Bkper MCP
Use ChatGPT, Claude, or another Model Context Protocol (MCP) client with your Bkper books.
Bkper MCP lets an AI assistant use Bkper through your existing Bkper account permissions. It exposes tools for Bkper books, accounts, groups, transactions, balances, sharing, and app metadata. Some tools are read-only. Write tools are available only when authorized by you and allowed by your Bkper permissions.
Bkper remains the source of truth. Balances and financial reports come from Bkper APIs, and Bkper Core still enforces permissions, lock dates, checked transaction rules, audit history, deletion constraints, and ledger invariants.
Quick start
Use the official hosted MCP server URL:
https://mcp.bkper.app/mcp
ChatGPT
- Open ChatGPT settings.
- Go to Connectors or MCP connectors.
- Choose Add custom connector.
- Paste the MCP server URL.
- Complete the Bkper authorization flow in your browser.
- Return to ChatGPT and ask it to list your Bkper books.
Claude
- Open Claude settings.
- Go to Connectors.
- Choose Add custom connector.
- Name it
Bkper. - Paste the MCP server URL.
- Complete the Bkper authorization flow in your browser.
- Return to Claude and ask it to list your Bkper books.
Product labels in ChatGPT and Claude can change.
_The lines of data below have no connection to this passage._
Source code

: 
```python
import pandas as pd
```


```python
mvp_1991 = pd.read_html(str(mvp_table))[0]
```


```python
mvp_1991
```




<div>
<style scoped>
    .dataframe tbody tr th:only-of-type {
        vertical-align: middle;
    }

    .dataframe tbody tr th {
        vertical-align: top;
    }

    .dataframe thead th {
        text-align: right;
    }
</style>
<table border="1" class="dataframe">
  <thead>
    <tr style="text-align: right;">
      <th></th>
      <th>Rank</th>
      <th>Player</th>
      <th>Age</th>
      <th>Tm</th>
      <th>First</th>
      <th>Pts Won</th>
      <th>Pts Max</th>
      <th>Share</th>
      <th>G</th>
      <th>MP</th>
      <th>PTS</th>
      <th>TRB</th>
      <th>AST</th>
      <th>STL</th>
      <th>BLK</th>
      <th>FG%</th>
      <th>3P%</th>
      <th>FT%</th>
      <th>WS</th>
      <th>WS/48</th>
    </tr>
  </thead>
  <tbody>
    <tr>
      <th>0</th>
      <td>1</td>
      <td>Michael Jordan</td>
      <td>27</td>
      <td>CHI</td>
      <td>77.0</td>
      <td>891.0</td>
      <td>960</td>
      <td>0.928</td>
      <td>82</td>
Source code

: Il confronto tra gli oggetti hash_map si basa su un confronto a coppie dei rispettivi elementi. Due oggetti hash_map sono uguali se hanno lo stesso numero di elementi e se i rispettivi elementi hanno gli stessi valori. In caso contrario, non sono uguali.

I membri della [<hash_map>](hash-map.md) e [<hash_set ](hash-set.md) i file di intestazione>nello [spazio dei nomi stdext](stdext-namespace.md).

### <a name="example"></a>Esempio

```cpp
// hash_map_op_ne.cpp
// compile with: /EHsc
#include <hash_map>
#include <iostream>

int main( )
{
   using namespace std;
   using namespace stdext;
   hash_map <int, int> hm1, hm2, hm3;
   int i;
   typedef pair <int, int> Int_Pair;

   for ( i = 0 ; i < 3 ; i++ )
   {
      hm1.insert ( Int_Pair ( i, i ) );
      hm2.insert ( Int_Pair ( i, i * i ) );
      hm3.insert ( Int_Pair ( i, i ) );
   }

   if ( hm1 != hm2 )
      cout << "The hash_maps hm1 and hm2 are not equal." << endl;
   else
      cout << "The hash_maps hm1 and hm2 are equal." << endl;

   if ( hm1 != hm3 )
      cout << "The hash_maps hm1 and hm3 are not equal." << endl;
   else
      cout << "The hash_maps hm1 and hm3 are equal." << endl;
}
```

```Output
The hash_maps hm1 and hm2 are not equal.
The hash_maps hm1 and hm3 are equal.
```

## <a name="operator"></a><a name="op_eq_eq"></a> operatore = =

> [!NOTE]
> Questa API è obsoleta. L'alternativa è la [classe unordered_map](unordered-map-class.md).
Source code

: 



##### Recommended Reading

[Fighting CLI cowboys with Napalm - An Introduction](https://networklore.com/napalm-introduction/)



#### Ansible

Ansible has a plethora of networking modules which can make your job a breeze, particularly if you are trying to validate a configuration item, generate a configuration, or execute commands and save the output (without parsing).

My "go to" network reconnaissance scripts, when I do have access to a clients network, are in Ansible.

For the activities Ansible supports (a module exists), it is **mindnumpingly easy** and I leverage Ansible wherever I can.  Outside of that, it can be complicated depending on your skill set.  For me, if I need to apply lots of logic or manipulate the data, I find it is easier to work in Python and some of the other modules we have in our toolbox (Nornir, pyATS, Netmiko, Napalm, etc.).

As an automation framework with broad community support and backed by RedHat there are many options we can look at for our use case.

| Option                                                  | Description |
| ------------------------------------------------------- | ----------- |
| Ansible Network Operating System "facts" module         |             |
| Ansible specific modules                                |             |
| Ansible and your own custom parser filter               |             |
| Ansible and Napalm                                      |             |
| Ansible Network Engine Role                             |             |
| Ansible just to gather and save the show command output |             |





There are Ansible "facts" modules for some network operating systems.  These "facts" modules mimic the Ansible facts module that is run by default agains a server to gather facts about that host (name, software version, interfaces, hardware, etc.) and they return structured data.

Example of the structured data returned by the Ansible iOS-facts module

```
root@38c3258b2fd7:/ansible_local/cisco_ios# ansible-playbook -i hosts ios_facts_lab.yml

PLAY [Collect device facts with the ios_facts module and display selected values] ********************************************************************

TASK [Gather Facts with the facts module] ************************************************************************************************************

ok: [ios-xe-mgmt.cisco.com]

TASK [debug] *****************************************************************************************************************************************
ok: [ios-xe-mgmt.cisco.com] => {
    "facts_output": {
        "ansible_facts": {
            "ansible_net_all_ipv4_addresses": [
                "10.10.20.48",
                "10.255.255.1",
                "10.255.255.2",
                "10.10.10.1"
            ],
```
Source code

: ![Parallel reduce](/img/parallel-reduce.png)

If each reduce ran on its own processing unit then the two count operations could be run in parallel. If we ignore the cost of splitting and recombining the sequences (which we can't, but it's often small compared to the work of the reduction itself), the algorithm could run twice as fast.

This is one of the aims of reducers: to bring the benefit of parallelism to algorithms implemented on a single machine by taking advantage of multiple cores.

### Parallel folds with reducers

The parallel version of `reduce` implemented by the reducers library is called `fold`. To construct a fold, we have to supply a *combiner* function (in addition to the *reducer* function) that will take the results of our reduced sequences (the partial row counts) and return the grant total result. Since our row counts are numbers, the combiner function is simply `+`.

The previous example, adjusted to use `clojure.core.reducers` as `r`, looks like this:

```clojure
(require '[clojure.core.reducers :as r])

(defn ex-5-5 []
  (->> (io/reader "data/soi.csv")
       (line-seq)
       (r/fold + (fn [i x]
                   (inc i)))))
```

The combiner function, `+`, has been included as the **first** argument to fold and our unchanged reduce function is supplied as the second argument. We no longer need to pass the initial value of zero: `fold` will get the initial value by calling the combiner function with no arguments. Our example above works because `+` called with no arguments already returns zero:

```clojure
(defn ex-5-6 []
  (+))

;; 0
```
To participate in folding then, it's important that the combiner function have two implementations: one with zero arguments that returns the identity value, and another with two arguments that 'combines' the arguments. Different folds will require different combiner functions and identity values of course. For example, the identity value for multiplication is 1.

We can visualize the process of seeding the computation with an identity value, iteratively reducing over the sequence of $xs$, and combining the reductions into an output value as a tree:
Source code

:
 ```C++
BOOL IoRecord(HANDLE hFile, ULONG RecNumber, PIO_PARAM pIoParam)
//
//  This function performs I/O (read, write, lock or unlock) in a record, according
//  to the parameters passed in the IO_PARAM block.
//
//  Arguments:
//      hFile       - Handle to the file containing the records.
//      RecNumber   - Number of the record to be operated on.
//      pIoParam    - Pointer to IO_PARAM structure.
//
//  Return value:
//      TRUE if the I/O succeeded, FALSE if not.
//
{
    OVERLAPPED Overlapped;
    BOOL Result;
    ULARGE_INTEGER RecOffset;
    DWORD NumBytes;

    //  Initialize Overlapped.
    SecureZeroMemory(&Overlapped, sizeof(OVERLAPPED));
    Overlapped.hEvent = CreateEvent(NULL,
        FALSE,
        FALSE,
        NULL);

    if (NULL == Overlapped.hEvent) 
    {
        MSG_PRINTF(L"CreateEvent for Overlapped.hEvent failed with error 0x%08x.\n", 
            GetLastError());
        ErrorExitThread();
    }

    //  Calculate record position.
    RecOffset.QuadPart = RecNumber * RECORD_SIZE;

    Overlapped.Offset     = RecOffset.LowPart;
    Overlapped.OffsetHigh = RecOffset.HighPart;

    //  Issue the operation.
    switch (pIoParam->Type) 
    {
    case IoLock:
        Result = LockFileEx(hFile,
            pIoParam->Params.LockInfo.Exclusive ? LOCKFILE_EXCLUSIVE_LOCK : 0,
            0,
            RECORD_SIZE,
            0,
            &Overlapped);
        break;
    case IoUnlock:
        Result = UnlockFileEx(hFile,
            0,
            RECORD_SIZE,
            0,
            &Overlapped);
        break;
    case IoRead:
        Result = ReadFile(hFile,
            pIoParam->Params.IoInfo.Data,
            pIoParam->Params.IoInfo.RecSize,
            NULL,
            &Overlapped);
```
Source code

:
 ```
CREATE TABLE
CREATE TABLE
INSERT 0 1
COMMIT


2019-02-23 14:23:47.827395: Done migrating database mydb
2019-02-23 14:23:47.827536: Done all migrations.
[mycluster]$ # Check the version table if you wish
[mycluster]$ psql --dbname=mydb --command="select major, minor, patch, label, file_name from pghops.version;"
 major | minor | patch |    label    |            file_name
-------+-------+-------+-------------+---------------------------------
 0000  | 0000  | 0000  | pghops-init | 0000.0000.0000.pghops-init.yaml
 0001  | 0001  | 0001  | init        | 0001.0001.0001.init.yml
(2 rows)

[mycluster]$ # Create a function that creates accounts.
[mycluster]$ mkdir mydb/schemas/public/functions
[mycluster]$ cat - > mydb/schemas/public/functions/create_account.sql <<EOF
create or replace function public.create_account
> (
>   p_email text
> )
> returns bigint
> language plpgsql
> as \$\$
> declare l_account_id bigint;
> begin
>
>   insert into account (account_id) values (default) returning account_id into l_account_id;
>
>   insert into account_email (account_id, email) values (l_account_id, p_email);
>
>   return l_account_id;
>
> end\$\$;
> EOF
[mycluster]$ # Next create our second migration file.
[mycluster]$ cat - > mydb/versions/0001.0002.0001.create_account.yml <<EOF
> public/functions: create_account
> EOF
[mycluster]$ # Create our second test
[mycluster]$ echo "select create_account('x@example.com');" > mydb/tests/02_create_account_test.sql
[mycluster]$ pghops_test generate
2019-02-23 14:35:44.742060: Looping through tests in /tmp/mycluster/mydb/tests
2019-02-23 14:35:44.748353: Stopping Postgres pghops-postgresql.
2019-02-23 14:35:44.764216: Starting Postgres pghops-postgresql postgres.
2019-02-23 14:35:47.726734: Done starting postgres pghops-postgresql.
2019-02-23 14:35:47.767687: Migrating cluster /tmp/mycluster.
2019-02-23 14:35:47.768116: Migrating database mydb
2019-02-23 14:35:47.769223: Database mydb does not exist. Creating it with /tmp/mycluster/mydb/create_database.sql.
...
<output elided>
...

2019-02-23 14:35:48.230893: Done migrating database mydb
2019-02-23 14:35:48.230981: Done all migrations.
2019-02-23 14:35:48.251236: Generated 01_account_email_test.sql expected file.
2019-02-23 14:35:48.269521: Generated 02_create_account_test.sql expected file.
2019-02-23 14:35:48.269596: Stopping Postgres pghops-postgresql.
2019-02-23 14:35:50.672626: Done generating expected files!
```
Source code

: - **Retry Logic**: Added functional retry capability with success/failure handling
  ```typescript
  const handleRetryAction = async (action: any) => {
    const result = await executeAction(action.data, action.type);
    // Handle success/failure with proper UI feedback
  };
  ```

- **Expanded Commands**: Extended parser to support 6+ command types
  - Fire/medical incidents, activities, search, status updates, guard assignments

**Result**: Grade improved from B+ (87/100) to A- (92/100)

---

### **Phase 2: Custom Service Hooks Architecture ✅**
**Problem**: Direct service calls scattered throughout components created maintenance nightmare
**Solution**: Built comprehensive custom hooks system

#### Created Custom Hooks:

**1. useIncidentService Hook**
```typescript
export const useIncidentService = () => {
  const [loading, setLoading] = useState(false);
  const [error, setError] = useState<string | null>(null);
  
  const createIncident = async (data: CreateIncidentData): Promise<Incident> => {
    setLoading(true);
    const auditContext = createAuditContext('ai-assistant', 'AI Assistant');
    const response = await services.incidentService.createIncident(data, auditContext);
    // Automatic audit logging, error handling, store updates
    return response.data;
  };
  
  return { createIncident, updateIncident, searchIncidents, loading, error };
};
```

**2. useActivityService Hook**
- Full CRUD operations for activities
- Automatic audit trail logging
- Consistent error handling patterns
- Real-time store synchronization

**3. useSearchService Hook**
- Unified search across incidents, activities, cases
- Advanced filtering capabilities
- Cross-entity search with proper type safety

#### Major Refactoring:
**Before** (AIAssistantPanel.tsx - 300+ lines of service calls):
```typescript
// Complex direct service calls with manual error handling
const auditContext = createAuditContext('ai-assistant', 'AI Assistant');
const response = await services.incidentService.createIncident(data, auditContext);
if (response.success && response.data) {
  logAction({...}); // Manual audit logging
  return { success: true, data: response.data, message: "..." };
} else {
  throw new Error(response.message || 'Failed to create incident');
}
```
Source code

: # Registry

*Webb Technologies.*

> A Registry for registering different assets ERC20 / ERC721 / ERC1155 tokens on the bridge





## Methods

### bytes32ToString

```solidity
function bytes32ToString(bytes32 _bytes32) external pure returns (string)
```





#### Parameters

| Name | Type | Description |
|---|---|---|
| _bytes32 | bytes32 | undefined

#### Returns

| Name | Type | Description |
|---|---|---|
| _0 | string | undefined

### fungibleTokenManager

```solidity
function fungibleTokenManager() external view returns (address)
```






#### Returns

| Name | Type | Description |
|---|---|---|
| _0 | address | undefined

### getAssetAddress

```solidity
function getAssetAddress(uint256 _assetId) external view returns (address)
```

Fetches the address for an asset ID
If you do not see custom MCP connectors, check whether your plan, workspace, or client version supports remote MCP servers.
Start with safe prompts
Begin with simple, read-only requests while you learn how your assistant works with Bkper. Use natural language dates like “today,” “last month,” “this quarter,” or “2025.”
Show me a balance sheet as of today.
Show me profit and loss for last month.
Show me profit and loss for 2025.
Find possible duplicate transactions from last month.
Spot unusual transactions this quarter.
Review unchecked transactions from this month.
Help me understand why the Exchange Bot is not working in this book.
Just show me what you find. Don't change anything yet.
How it works
Your AI assistant → Bkper MCP → Bkper Core → Your books
When you connect Bkper MCP:
- you authenticate with your Bkper account;
- the assistant can use Bkper only within the permissions available to your account;
- Bkper MCP does not give the AI client your raw Bkper OAuth token;
- Bkper Core validates every read and write request;
- Bkper activity is attributed to the
bkper-mcpapp identity.
Only connect assistants and MCP clients you trust.
Capabilities
Bkper MCP exposes typed tools for Bkper books, accounts, groups, transactions, balances, sharing, and app metadata.
Read-only tools
AI assistants can:
- list the Bkper books available to your account;
- inspect book metadata, configuration, installed apps, collection context, groups, and hierarchy;
- list and inspect accounts;
- query deterministic balances and financial reports through Bkper balance APIs;
- search, list, and inspect transactions;
- list existing book shares;
- look up Bkper app metadata when troubleshooting installed apps.
Write tools
When authorized by you and allowed by your Bkper permissions, AI assistants can also:
- create and update books;
- create, update, archive, unarchive, or delete accounts;
- create, update, or delete groups;
- create or update book shares, and remove book shares;
- create transaction drafts;
- update draft or unchecked transactions;
- post, check, uncheck, trash, untrash, or merge transactions.
Whether an individual write operation succeeds depends on Bkper permissions, lock dates, checked transaction rules, deletion constraints, and other Bkper Core validations.
Before allowing any change, ask the assistant to explain the exact plan and wait for your confirmation.
Before making any change in Bkper, explain the exact plan and ask for my confirmation.
Safety checklist
When asking an AI assistant to work with Bkper:
- start with read-only tasks;
- name the book you want to use;
- ask the assistant to use Bkper for balances and reports instead of calculating them itself;
- ask the assistant to explain its plan before any change;
- require explicit confirmation before creating, posting, checking, updating, sharing, archiving, trashing, merging, or deleting data;
- use test books for early experiments.